La prise en considération de leur place ou de leur longueur respective ne peut révéler l'importance du terme victoire ou le caractère secondaire du terme may, ce d'autant plus que ce dernier est le seul à permettre d'établir l'appartenance d'une personne à une famille.
Il n'existe donc pas de raison pour que le consommateur confère au terme victoire une attention particulière lorsqu'il considère la marque victoire may.
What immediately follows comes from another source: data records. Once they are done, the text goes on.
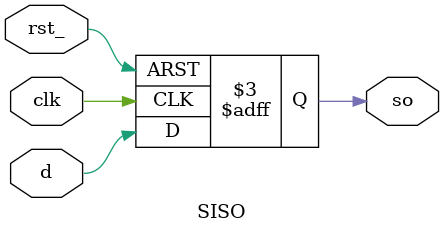
<source format=v>
`timescale 1ns / 1ps

`default_nettype none

// 4 bit siso
  
// sl - shift / load : if load (1) , d is allowed to interact with reg, else if shift (0) input doesnt get to reg, if there is a tmp reg, its content is read.


module SISO(
input wire d, clk, rst_,  
output reg so
    );


always@(posedge clk or negedge rst_ )  begin
if (!rst_  ) begin
so <= 0;
end
else begin
so <=  d;
end
end

endmodule

</source>
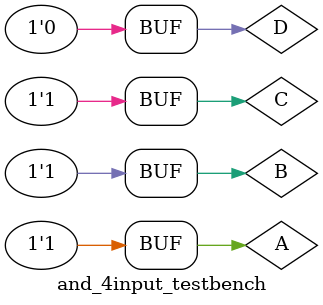
<source format=v>
/* testbench for 5bit AND_3INPUT gate */
`define DELAY 20
module and_4input_testbench();
reg   A, B,C,D;
wire  S;

and_4input call(S,A,B,C,D);

initial begin

A=1'b1; B=1'b1; C=1'b1; D=1'b0;
#`DELAY;

end

 
initial
begin
$monitor("time = %2d, A =%1b, B=%1b, C =%1b, D=%1b,RESULT=%1b", $time, A, B,C,D, S);
end
endmodule
</source>
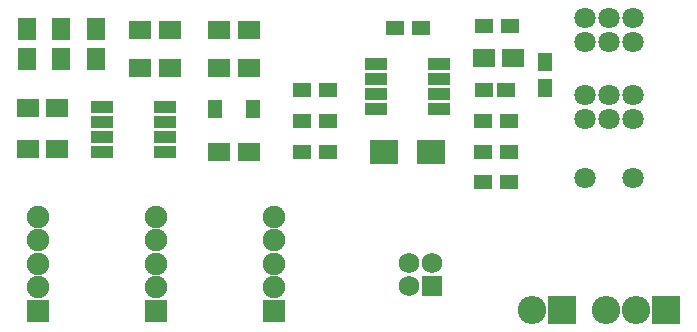
<source format=gts>
G04 #@! TF.FileFunction,Soldermask,Top*
%FSLAX46Y46*%
G04 Gerber Fmt 4.6, Leading zero omitted, Abs format (unit mm)*
G04 Created by KiCad (PCBNEW 4.0.4-1.fc24-product) date Thu Jan 11 10:47:53 2018*
%MOMM*%
%LPD*%
G01*
G04 APERTURE LIST*
%ADD10C,0.100000*%
%ADD11O,2.398980X2.398980*%
%ADD12R,2.398980X2.398980*%
%ADD13R,1.650000X1.900000*%
%ADD14R,2.400000X2.000000*%
%ADD15R,1.900000X1.650000*%
%ADD16R,1.310000X1.620000*%
%ADD17R,1.950000X1.000000*%
%ADD18R,1.750000X1.750000*%
%ADD19C,1.750000*%
%ADD20R,1.600000X1.300000*%
%ADD21R,1.900000X1.900000*%
%ADD22C,1.900000*%
%ADD23R,1.600000X1.150000*%
%ADD24R,1.300000X1.600000*%
%ADD25C,1.800000*%
G04 APERTURE END LIST*
D10*
D11*
X172120000Y-107500000D03*
D12*
X177200000Y-107500000D03*
D11*
X174660000Y-107500000D03*
D13*
X128900000Y-86250000D03*
X128900000Y-83750000D03*
D14*
X153300000Y-94100000D03*
X157300000Y-94100000D03*
D15*
X139350000Y-87000000D03*
X141850000Y-87000000D03*
D13*
X126000000Y-86250000D03*
X126000000Y-83750000D03*
D15*
X139350000Y-83800000D03*
X141850000Y-83800000D03*
D13*
X123100000Y-83750000D03*
X123100000Y-86250000D03*
D15*
X123150000Y-90400000D03*
X125650000Y-90400000D03*
X164250000Y-86200000D03*
X161750000Y-86200000D03*
D16*
X142235000Y-90500000D03*
X138965000Y-90500000D03*
D17*
X134800000Y-94105000D03*
X134800000Y-92835000D03*
X134800000Y-91565000D03*
X134800000Y-90295000D03*
X129400000Y-90295000D03*
X129400000Y-91565000D03*
X129400000Y-92835000D03*
X129400000Y-94105000D03*
D15*
X132650000Y-83800000D03*
X135150000Y-83800000D03*
X132650000Y-87000000D03*
X135150000Y-87000000D03*
X125650000Y-93900000D03*
X123150000Y-93900000D03*
D11*
X165860000Y-107500000D03*
D12*
X168400000Y-107500000D03*
D18*
X157400000Y-105500000D03*
D19*
X155400000Y-105500000D03*
X157400000Y-103500000D03*
X155400000Y-103500000D03*
D20*
X148600000Y-94100000D03*
X146400000Y-94100000D03*
X148600000Y-91500000D03*
X146400000Y-91500000D03*
X146400000Y-88900000D03*
X148600000Y-88900000D03*
X161700000Y-94100000D03*
X163900000Y-94100000D03*
X161700000Y-96700000D03*
X163900000Y-96700000D03*
X156400000Y-83600000D03*
X154200000Y-83600000D03*
X161700000Y-91500000D03*
X163900000Y-91500000D03*
X164000000Y-83500000D03*
X161800000Y-83500000D03*
D17*
X152600000Y-86695000D03*
X152600000Y-87965000D03*
X152600000Y-89235000D03*
X152600000Y-90505000D03*
X158000000Y-90505000D03*
X158000000Y-89235000D03*
X158000000Y-87965000D03*
X158000000Y-86695000D03*
D21*
X144000000Y-107600000D03*
D22*
X144000000Y-105600000D03*
X144000000Y-103600000D03*
X144000000Y-101600000D03*
X144000000Y-99600000D03*
D21*
X134000000Y-107600000D03*
D22*
X134000000Y-105600000D03*
X134000000Y-103600000D03*
X134000000Y-101600000D03*
X134000000Y-99600000D03*
D21*
X124000000Y-107600000D03*
D22*
X124000000Y-105600000D03*
X124000000Y-103600000D03*
X124000000Y-101600000D03*
X124000000Y-99600000D03*
D23*
X161750000Y-88900000D03*
X163650000Y-88900000D03*
D15*
X141850000Y-94100000D03*
X139350000Y-94100000D03*
D24*
X166900000Y-88700000D03*
X166900000Y-86500000D03*
D25*
X170350000Y-82800000D03*
X172350000Y-82800000D03*
X174350000Y-96300000D03*
X174350000Y-82800000D03*
X172350000Y-91300000D03*
X170350000Y-96300000D03*
X174350000Y-84800000D03*
X172350000Y-84800000D03*
X170350000Y-84800000D03*
X174350000Y-89300000D03*
X172350000Y-89300000D03*
X170350000Y-89300000D03*
X174350000Y-91300000D03*
X170350000Y-91300000D03*
M02*

</source>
Dès lors, la société VICTOIRE ne peut soutenir utilement que le consommateur percevra le signe victoire may comme une déclinaison de la marque antérieure VICTOIRE utilisée pour désigner une collection capsule ou consacrée à des vêtements de printemps, et il n'est pas établi un risque d'association dans l'esprit du public entre les deux marques. ».
[1] CJCE, 2e ch., 6 oct. 2005, Medion AG, C-120/04 ; PIBD 2005, 819, III-695 ; Propr. industr., janv. 2006, p. 15, A. Folliard-Monguiral.
[2] CJUE, 2e ch., 8 mai 2014, Bimbo SA, C-591/12.
[3] CJUE, gde ch., 8 nov. 2016, BSH Bosch und Siemens Hausgeräte GmbH, C-43/15.
[4] V. également, dans le même sens, plusieurs décisions rendues par la même juridiction le même jour mettant en cause des signes postérieurs différents : 17/11157, M20180317 ; 17/11153, M20180315 ; 17/11143, M20180313 ; 17/11137, M20180312 ; 17/11156, M20180319.